### Supplied records
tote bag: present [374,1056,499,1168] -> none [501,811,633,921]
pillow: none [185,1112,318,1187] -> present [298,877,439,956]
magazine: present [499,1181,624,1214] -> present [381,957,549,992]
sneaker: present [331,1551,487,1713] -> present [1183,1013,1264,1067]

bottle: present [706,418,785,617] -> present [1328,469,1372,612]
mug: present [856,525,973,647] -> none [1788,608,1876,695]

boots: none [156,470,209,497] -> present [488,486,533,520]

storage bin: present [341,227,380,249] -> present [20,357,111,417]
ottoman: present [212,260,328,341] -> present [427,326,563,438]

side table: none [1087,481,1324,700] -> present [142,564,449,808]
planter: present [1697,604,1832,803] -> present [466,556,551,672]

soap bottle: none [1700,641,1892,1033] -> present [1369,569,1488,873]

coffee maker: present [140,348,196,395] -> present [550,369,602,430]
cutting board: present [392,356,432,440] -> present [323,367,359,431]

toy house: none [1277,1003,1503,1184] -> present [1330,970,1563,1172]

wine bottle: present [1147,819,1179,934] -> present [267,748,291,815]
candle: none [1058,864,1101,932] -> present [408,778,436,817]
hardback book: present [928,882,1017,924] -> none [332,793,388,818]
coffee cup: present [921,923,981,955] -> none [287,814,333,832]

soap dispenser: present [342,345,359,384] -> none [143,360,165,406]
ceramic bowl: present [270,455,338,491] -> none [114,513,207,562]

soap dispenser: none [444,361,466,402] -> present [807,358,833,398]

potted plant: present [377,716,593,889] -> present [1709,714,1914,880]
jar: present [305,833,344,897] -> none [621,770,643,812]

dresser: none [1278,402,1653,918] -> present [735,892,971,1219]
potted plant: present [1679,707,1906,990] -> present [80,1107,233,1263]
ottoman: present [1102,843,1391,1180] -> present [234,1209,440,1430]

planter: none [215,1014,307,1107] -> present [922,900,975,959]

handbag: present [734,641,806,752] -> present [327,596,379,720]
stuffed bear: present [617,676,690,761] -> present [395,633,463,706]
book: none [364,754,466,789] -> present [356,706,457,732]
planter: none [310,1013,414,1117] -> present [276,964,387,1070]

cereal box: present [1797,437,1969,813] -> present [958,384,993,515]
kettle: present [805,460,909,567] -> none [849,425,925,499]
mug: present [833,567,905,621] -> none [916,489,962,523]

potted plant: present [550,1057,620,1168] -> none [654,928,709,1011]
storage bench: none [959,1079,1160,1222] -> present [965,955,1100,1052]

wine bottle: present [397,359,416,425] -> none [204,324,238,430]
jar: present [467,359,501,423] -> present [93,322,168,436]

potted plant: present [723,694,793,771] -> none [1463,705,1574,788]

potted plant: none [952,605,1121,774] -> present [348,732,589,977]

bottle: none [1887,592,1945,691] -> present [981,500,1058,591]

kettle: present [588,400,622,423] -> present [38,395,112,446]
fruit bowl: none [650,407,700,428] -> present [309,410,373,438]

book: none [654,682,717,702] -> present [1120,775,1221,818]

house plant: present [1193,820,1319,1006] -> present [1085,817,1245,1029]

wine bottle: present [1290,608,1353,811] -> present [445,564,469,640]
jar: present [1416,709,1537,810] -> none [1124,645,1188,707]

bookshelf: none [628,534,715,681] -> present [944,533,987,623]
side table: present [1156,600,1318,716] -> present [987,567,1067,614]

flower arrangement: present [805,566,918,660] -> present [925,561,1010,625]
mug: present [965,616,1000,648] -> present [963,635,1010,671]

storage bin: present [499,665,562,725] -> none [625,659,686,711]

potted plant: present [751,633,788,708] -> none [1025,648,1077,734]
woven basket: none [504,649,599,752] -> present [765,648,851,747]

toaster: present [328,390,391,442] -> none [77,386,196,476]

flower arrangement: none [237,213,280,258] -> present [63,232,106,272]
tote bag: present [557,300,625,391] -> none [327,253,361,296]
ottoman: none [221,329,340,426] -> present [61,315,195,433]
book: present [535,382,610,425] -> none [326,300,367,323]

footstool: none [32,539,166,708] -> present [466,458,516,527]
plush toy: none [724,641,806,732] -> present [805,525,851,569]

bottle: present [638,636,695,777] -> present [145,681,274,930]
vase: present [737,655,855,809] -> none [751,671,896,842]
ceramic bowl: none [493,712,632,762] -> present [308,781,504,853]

### What is being asked
Return the listing above in full, character for character.

### Exercise response
tote bag: present [374,1056,499,1168] -> none [501,811,633,921]
pillow: none [185,1112,318,1187] -> present [298,877,439,956]
magazine: present [499,1181,624,1214] -> present [381,957,549,992]
sneaker: present [331,1551,487,1713] -> present [1183,1013,1264,1067]

bottle: present [706,418,785,617] -> present [1328,469,1372,612]
mug: present [856,525,973,647] -> none [1788,608,1876,695]

boots: none [156,470,209,497] -> present [488,486,533,520]

storage bin: present [341,227,380,249] -> present [20,357,111,417]
ottoman: present [212,260,328,341] -> present [427,326,563,438]

side table: none [1087,481,1324,700] -> present [142,564,449,808]
planter: present [1697,604,1832,803] -> present [466,556,551,672]

soap bottle: none [1700,641,1892,1033] -> present [1369,569,1488,873]

coffee maker: present [140,348,196,395] -> present [550,369,602,430]
cutting board: present [392,356,432,440] -> present [323,367,359,431]

toy house: none [1277,1003,1503,1184] -> present [1330,970,1563,1172]

wine bottle: present [1147,819,1179,934] -> present [267,748,291,815]
candle: none [1058,864,1101,932] -> present [408,778,436,817]
hardback book: present [928,882,1017,924] -> none [332,793,388,818]
coffee cup: present [921,923,981,955] -> none [287,814,333,832]

soap dispenser: present [342,345,359,384] -> none [143,360,165,406]
ceramic bowl: present [270,455,338,491] -> none [114,513,207,562]

soap dispenser: none [444,361,466,402] -> present [807,358,833,398]

potted plant: present [377,716,593,889] -> present [1709,714,1914,880]
jar: present [305,833,344,897] -> none [621,770,643,812]

dresser: none [1278,402,1653,918] -> present [735,892,971,1219]
potted plant: present [1679,707,1906,990] -> present [80,1107,233,1263]
ottoman: present [1102,843,1391,1180] -> present [234,1209,440,1430]

planter: none [215,1014,307,1107] -> present [922,900,975,959]

handbag: present [734,641,806,752] -> present [327,596,379,720]
stuffed bear: present [617,676,690,761] -> present [395,633,463,706]
book: none [364,754,466,789] -> present [356,706,457,732]
planter: none [310,1013,414,1117] -> present [276,964,387,1070]

cereal box: present [1797,437,1969,813] -> present [958,384,993,515]
kettle: present [805,460,909,567] -> none [849,425,925,499]
mug: present [833,567,905,621] -> none [916,489,962,523]

potted plant: present [550,1057,620,1168] -> none [654,928,709,1011]
storage bench: none [959,1079,1160,1222] -> present [965,955,1100,1052]

wine bottle: present [397,359,416,425] -> none [204,324,238,430]
jar: present [467,359,501,423] -> present [93,322,168,436]

potted plant: present [723,694,793,771] -> none [1463,705,1574,788]

potted plant: none [952,605,1121,774] -> present [348,732,589,977]

bottle: none [1887,592,1945,691] -> present [981,500,1058,591]

kettle: present [588,400,622,423] -> present [38,395,112,446]
fruit bowl: none [650,407,700,428] -> present [309,410,373,438]

book: none [654,682,717,702] -> present [1120,775,1221,818]

house plant: present [1193,820,1319,1006] -> present [1085,817,1245,1029]

wine bottle: present [1290,608,1353,811] -> present [445,564,469,640]
jar: present [1416,709,1537,810] -> none [1124,645,1188,707]

bookshelf: none [628,534,715,681] -> present [944,533,987,623]
side table: present [1156,600,1318,716] -> present [987,567,1067,614]

flower arrangement: present [805,566,918,660] -> present [925,561,1010,625]
mug: present [965,616,1000,648] -> present [963,635,1010,671]

storage bin: present [499,665,562,725] -> none [625,659,686,711]

potted plant: present [751,633,788,708] -> none [1025,648,1077,734]
woven basket: none [504,649,599,752] -> present [765,648,851,747]

toaster: present [328,390,391,442] -> none [77,386,196,476]

flower arrangement: none [237,213,280,258] -> present [63,232,106,272]
tote bag: present [557,300,625,391] -> none [327,253,361,296]
ottoman: none [221,329,340,426] -> present [61,315,195,433]
book: present [535,382,610,425] -> none [326,300,367,323]

footstool: none [32,539,166,708] -> present [466,458,516,527]
plush toy: none [724,641,806,732] -> present [805,525,851,569]

bottle: present [638,636,695,777] -> present [145,681,274,930]
vase: present [737,655,855,809] -> none [751,671,896,842]
ceramic bowl: none [493,712,632,762] -> present [308,781,504,853]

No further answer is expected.